Pero esta ansia produce, además, política. Hay mucha prospectiva biopolítica en Burroughs, un especialista en técnicas de subversión profunda basadas en el montaje como desorganización, en la asociación como conjura y en la perversión de los medios mediante lavados de cerebro inversos. Así por ejemplo las unidades M.O.B. (My Own Business) de Burroughs. Tal como las enuncia el Herr Doktor Kurt Unruh von Steinplatz en The Job, junto a las “unidades de autoridad” (gobiernos y puestos de control social paralelos, que de los verdaderos sólo conservan la apariencia), están destinadas a socavar el orden establecido. Consisten en “comunidades aisladas y compuestas por individuos mentalmente unidos”: grupos de afinidad. Las tácticas son las de la guerrilla: desorganizar, atacar, desaparecer. Pero se agregan otras: “Mirar adelante. Ignorar. Olvidar”. Camuflaje, aparente normalización. Sin embargo, el Burroughs consagrado y sacralizado fue convenientemente sometido a despolitización.

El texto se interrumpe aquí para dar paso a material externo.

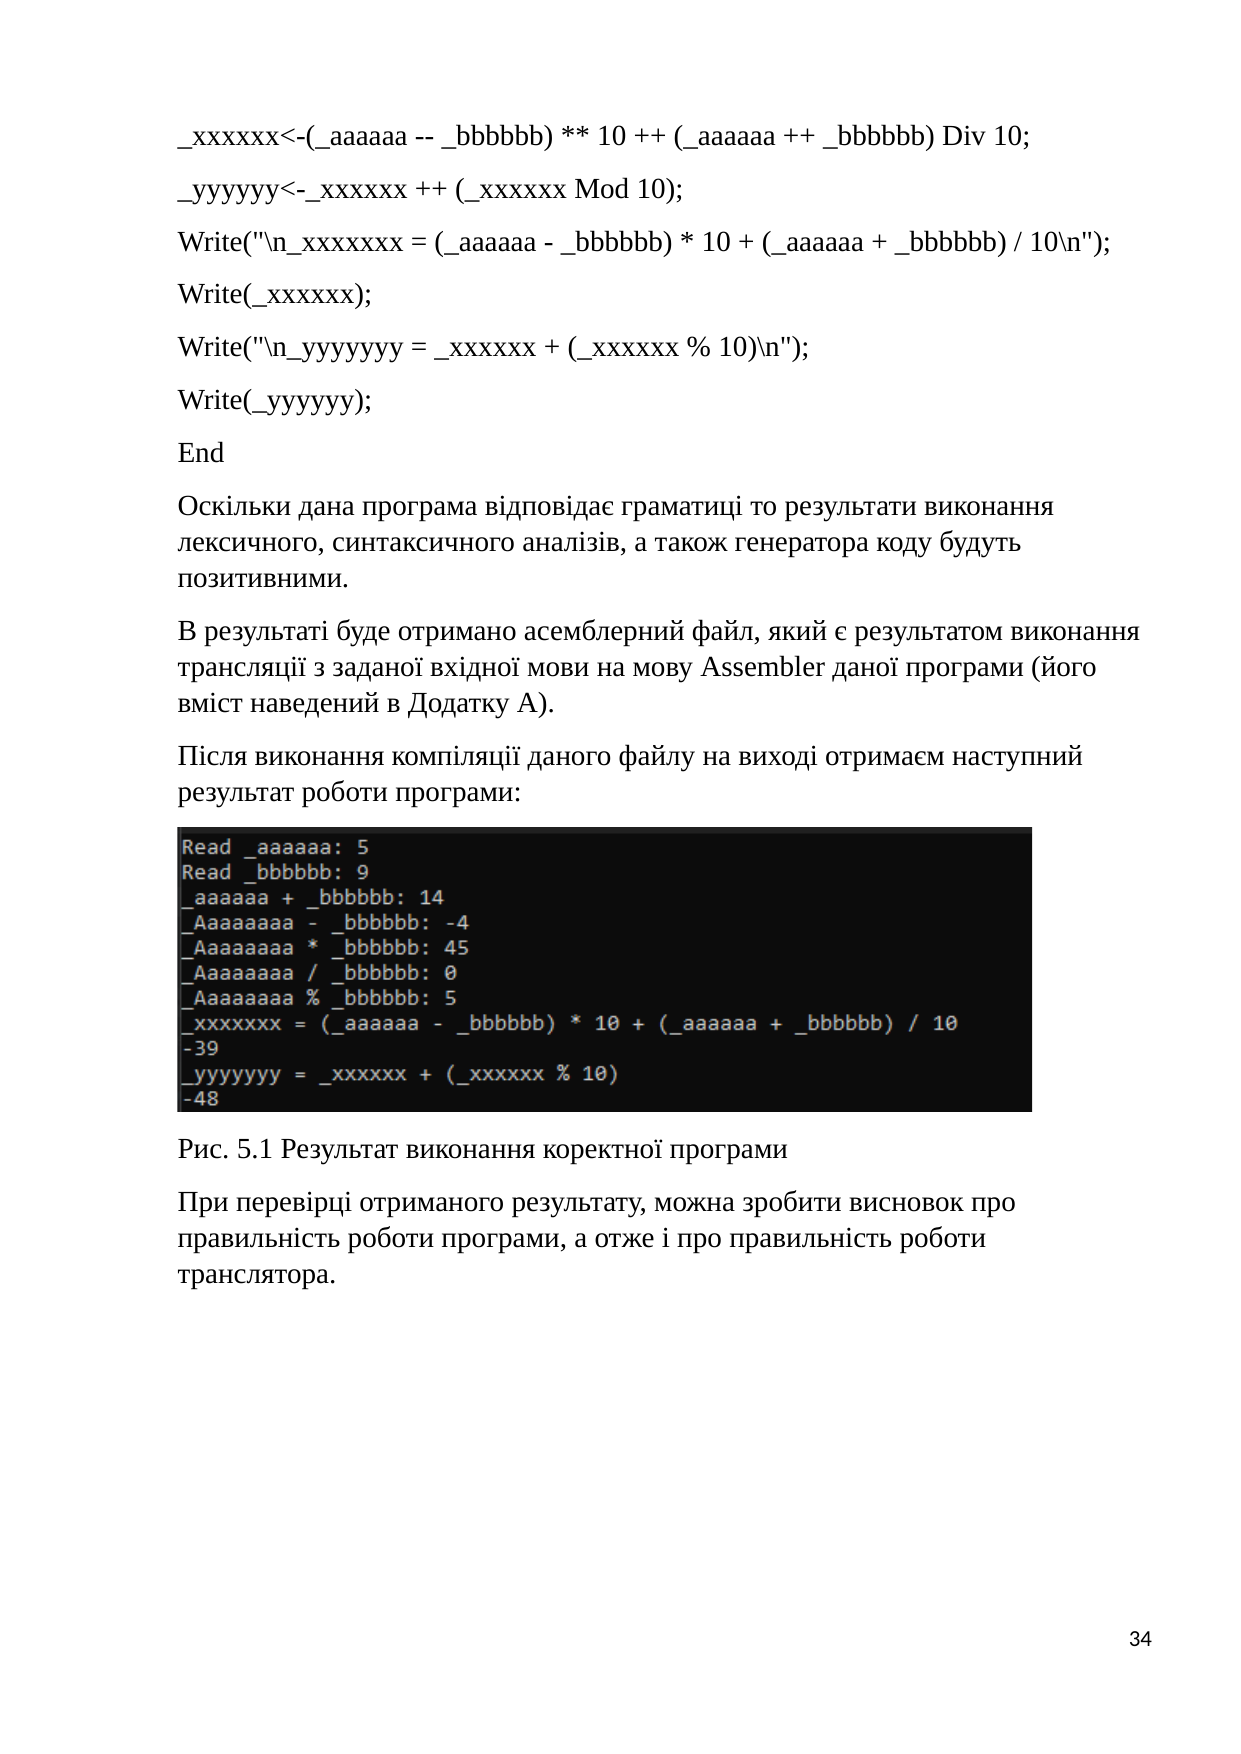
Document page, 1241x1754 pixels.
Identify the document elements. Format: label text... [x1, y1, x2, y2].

Por suerte hay antídotos. La Universidad de Ohio, que en diciembre de 2007 publicó Everything Lost: The Latin American Notebook of William S. Burroughs, la libreta que acompañó su viaje por las selvas de Ecuador, Perú y Colombia en busca del yagé, dará un paso arriesgado. Pretende sacar a la luz su hasta ahora inédito Manual del boy scout revisado (1970), una receta para armar la propia revolución paso a paso, que incluye una desopilante fantasía bolivariana que asombraría al propio Hugo Chávez. Bolívar, argumenta Burroughs, para triunfar debería haber eliminado el calendario gregoriano, reemplazado el español por el chino, destruido la Iglesia católica en América Latina y confiscado todas las propiedades de los ciudadanos españoles. Pero además el viejo Bill propone, entre otras cosas, diseminar dispositivos con cianuro en los subtes, ejecutar programas de asesinatos selectivos, poner bombas en los aviones y las usinas eléctricas, envenenar las fuentes de agua, realizar atentados ecológicos, sónicos, orgónicos. No da fórmulas, se limita a sugerir ideas y a analizar los medios más eficaces de disrupción de todos los sistemas que mantienen en movimiento la máquina capitalista. Un programa ficcional. Pero no muy tolerable para los paladines de la lucha contra el terrorismo. Podemos augurar que habrá problemas.